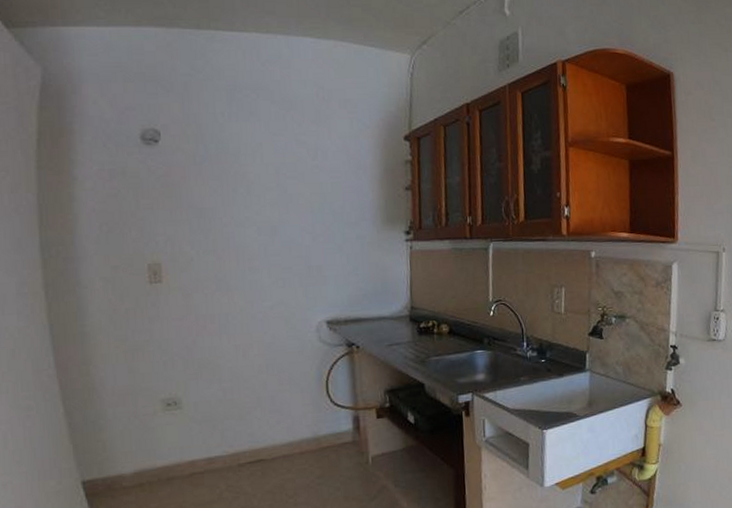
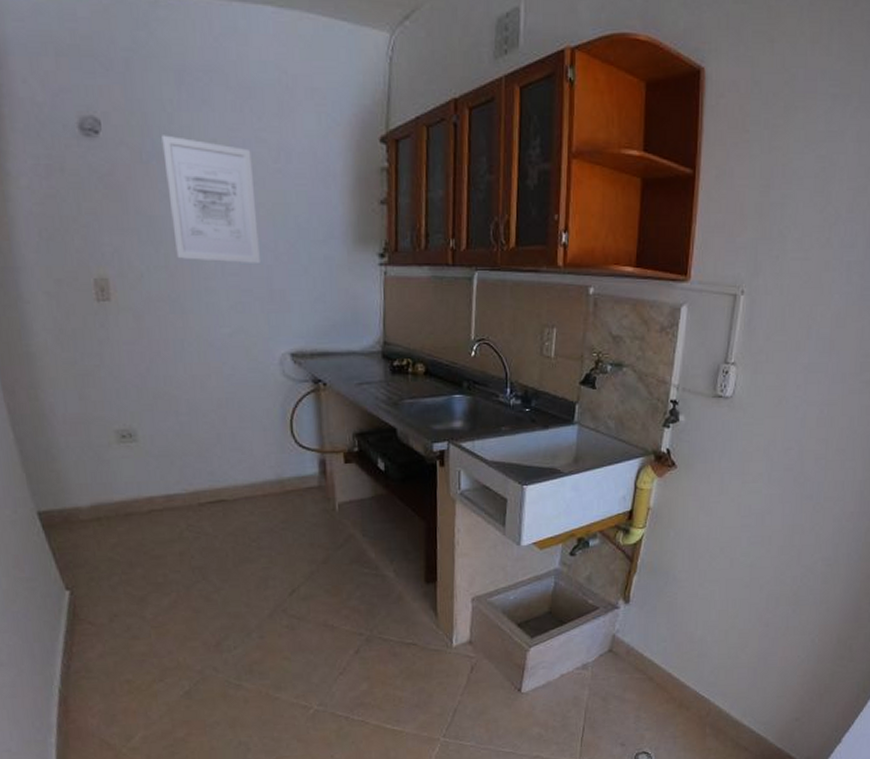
wall art: none [213,141,299,245] -> present [161,135,260,265]

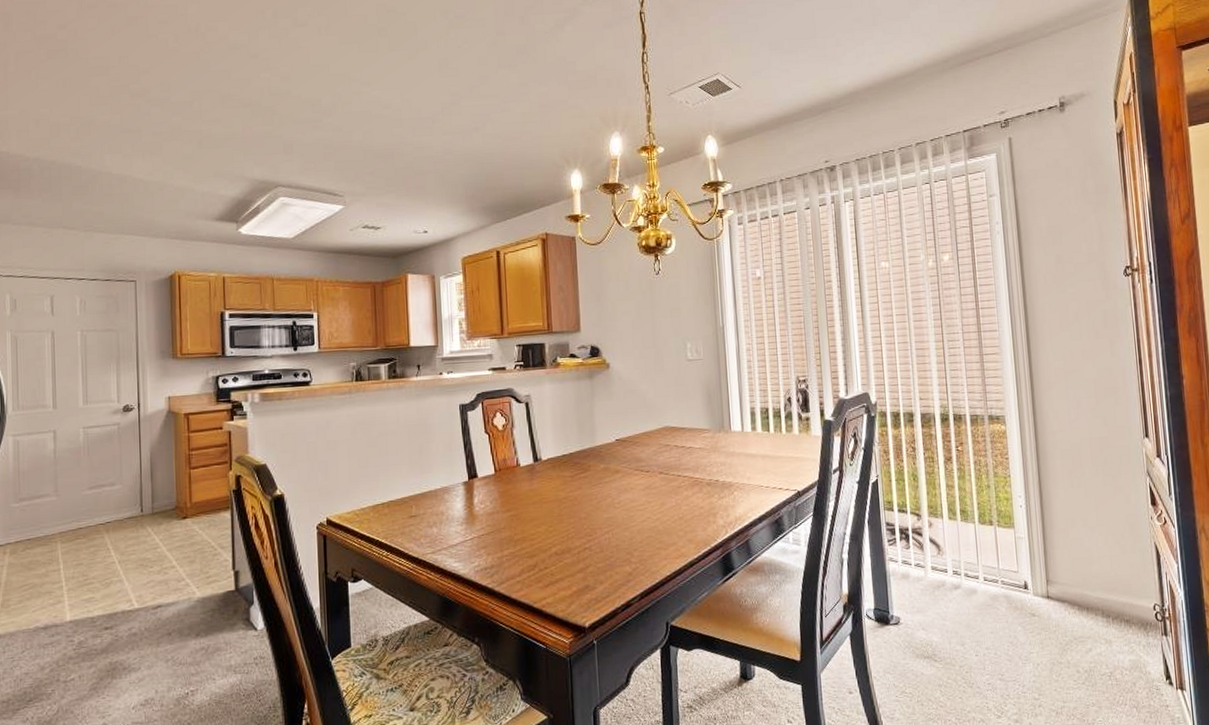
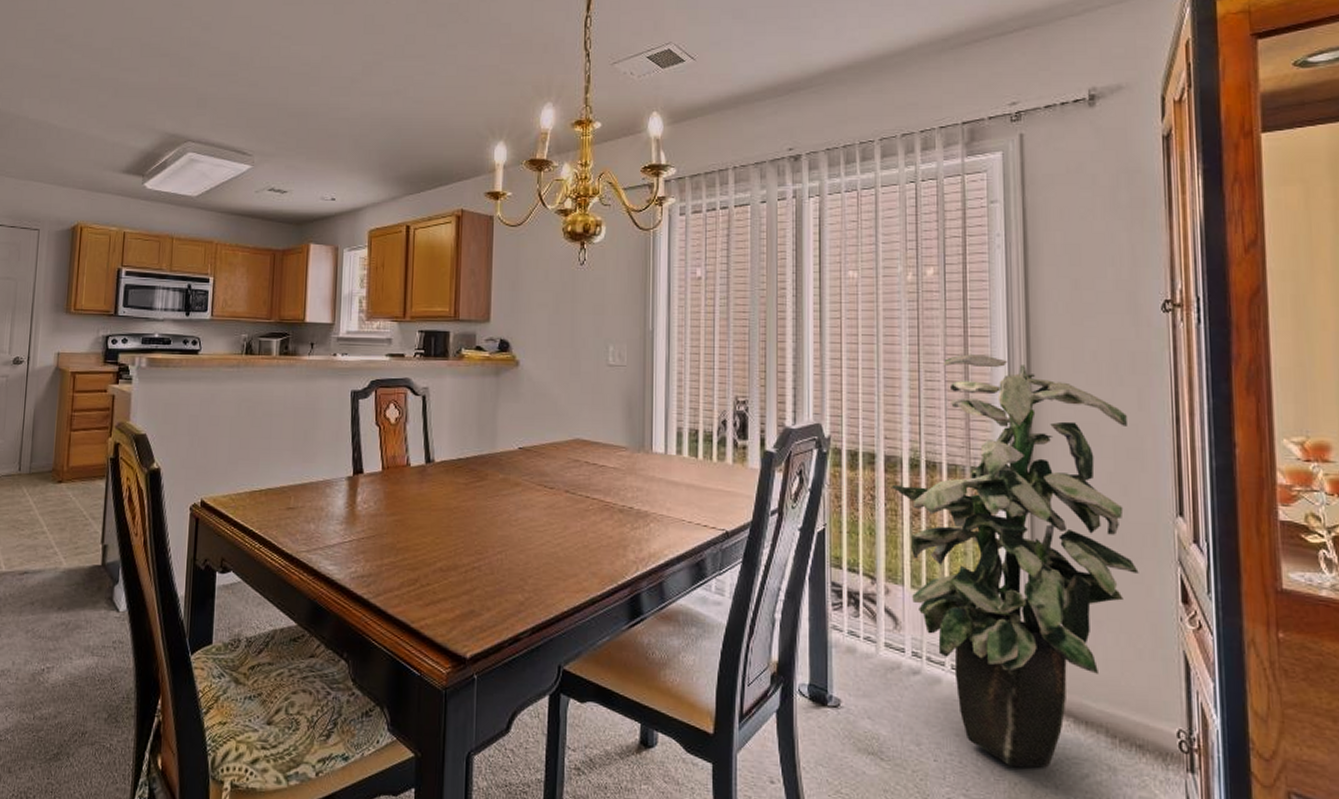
indoor plant: none [927,323,1119,651] -> present [891,354,1139,768]

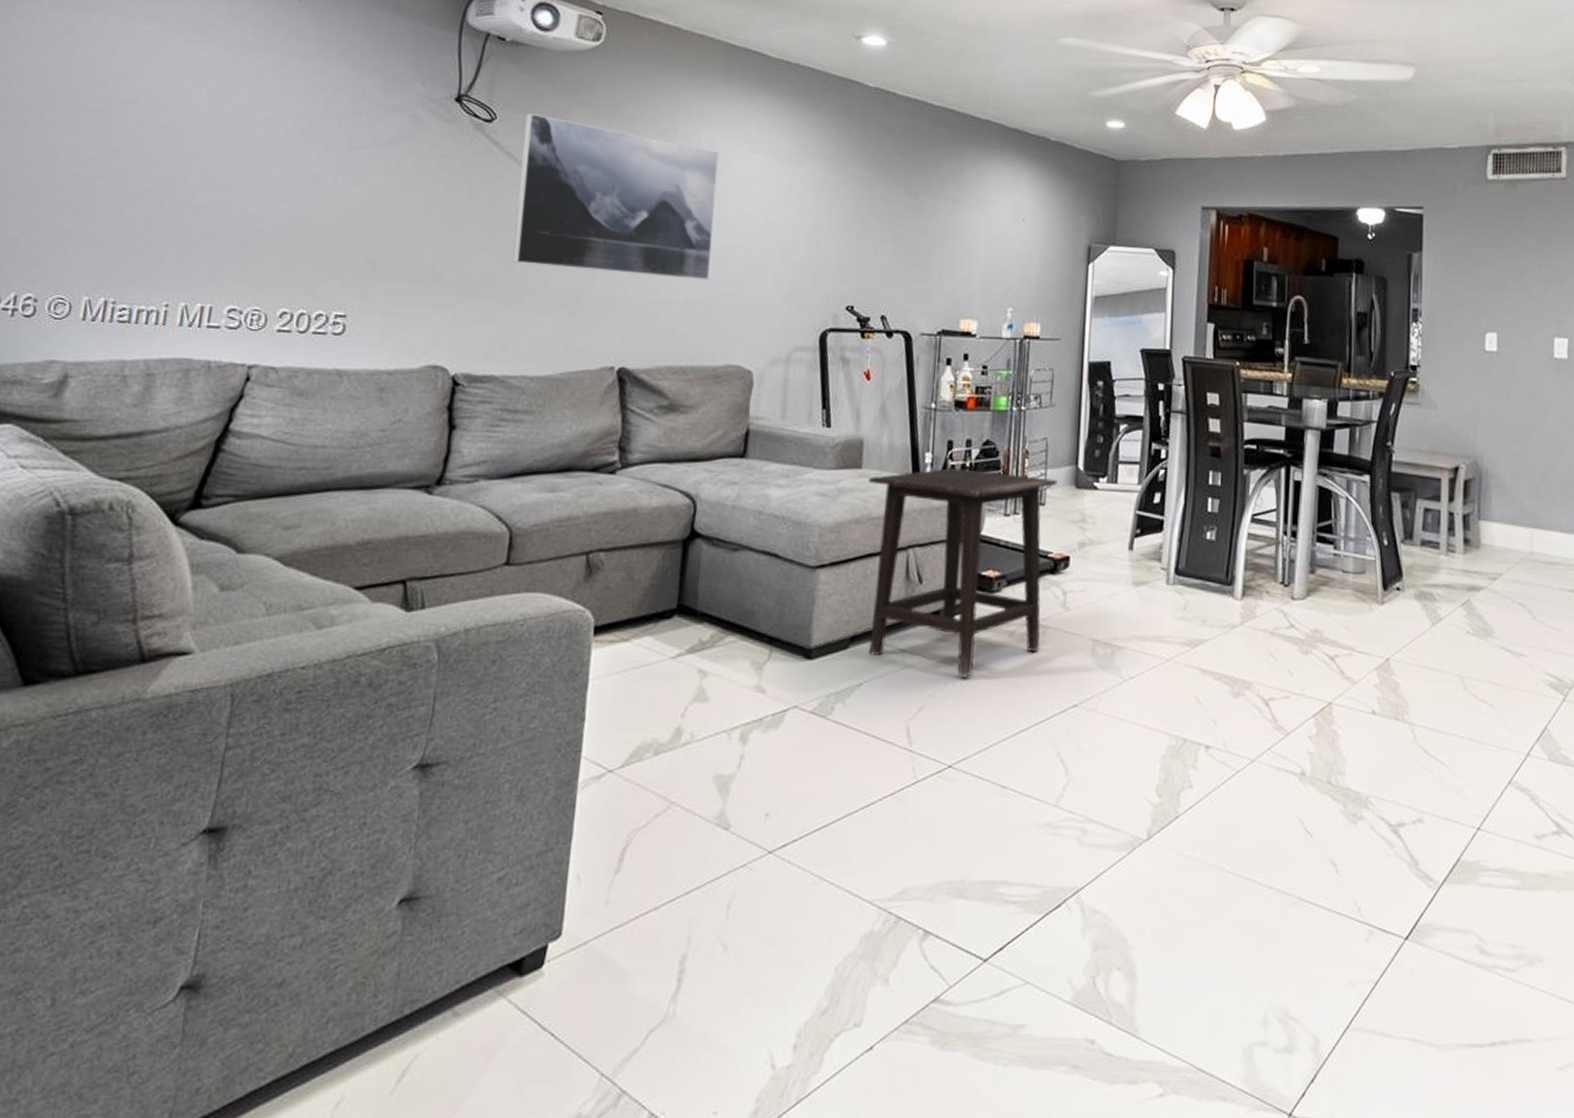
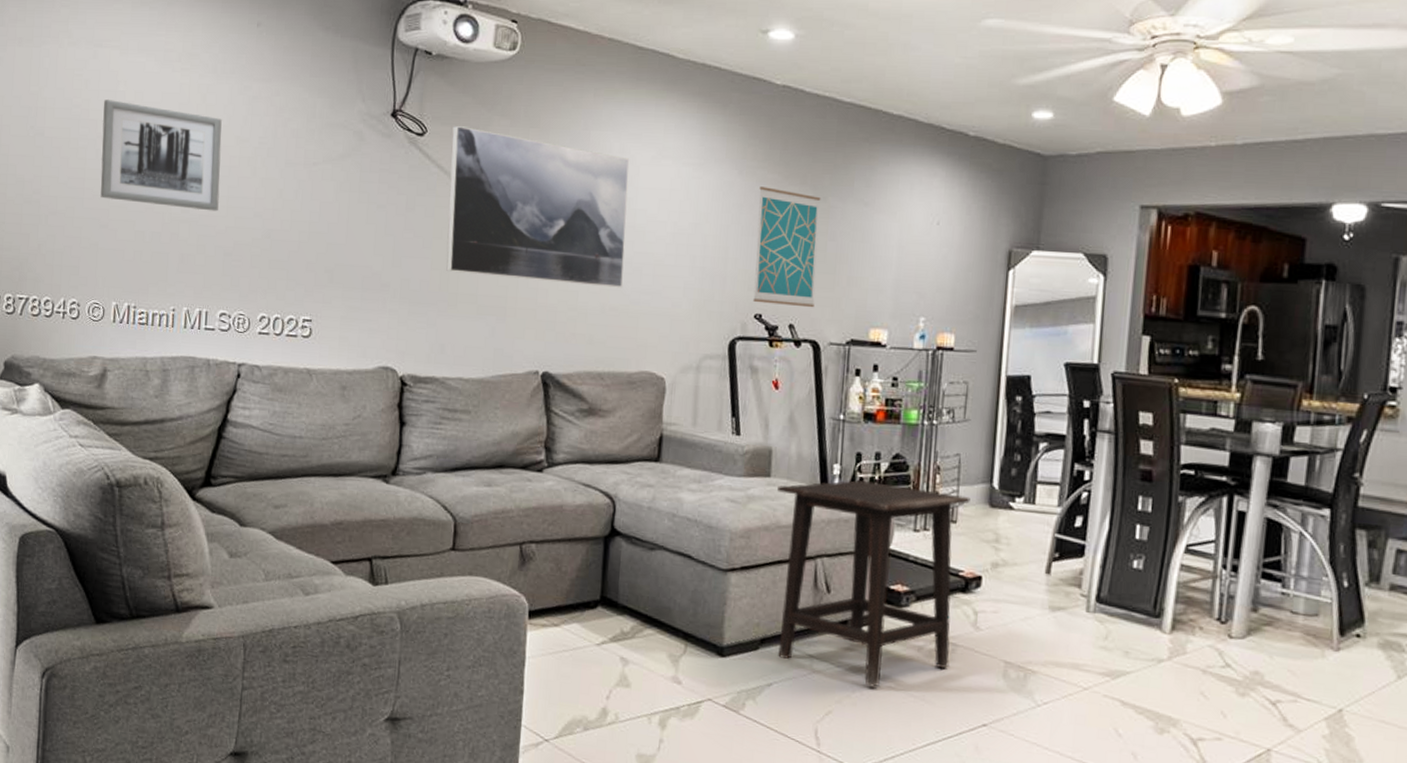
wall art: none [78,69,247,196] -> present [100,100,222,212]
wall art: none [845,182,913,300] -> present [753,186,821,308]

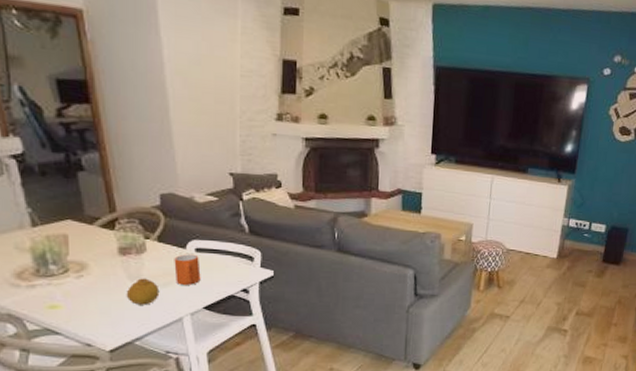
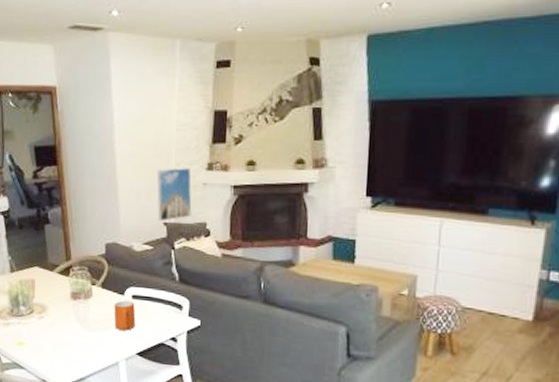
fruit: present [126,278,160,305] -> none [74,321,101,347]
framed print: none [219,116,261,171] -> present [156,168,192,221]

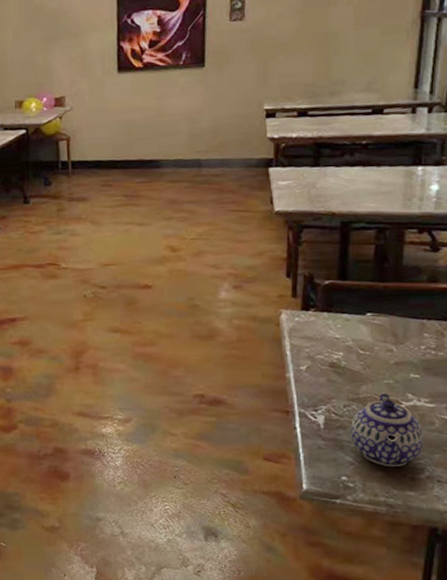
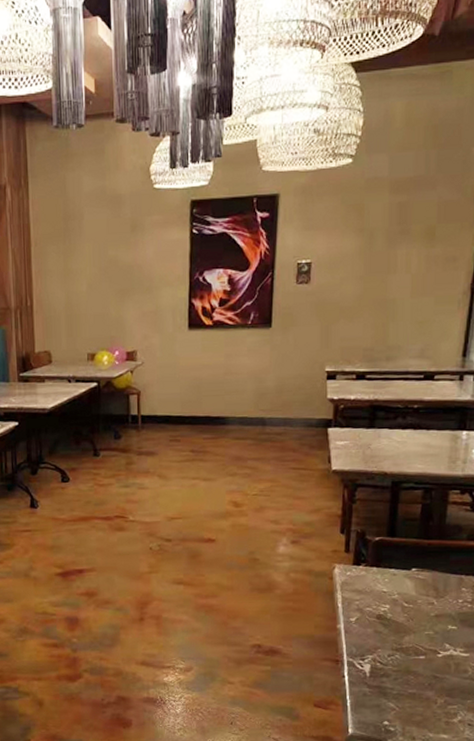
teapot: present [351,392,424,466] -> none [393,643,458,711]

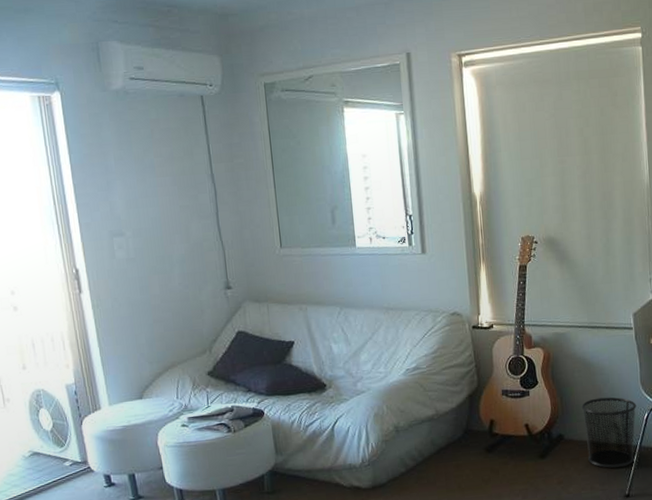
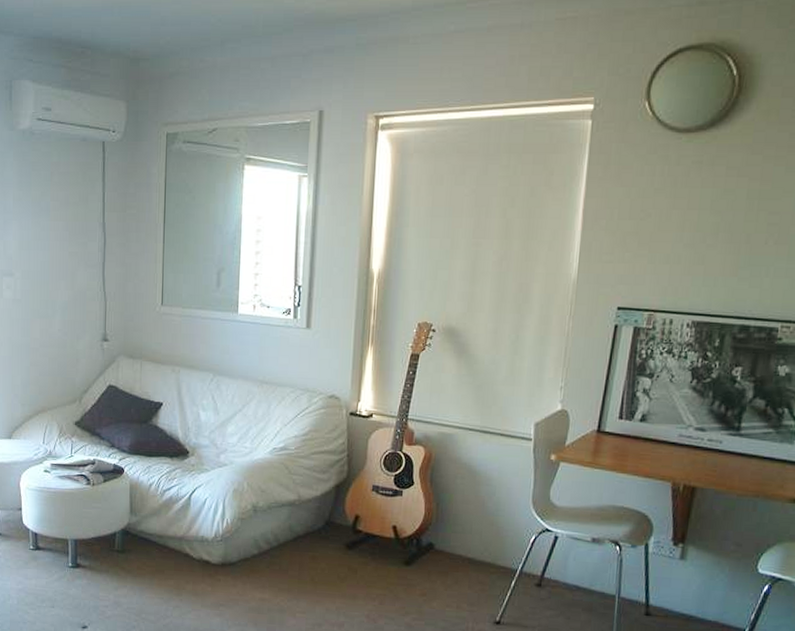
waste bin: present [581,397,637,468] -> none [458,510,524,590]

- _PROBLEM DESCRIPTION_
Pictures aside, return all of the material exactly as written.

- _REPLY TO THE TASK_
wall art: none [213,141,299,245] -> present [161,135,260,265]

indoor plant: none [927,323,1119,651] -> present [891,354,1139,768]

wall art: none [78,69,247,196] -> present [100,100,222,212]
wall art: none [845,182,913,300] -> present [753,186,821,308]

fruit: present [126,278,160,305] -> none [74,321,101,347]
framed print: none [219,116,261,171] -> present [156,168,192,221]

teapot: present [351,392,424,466] -> none [393,643,458,711]

waste bin: present [581,397,637,468] -> none [458,510,524,590]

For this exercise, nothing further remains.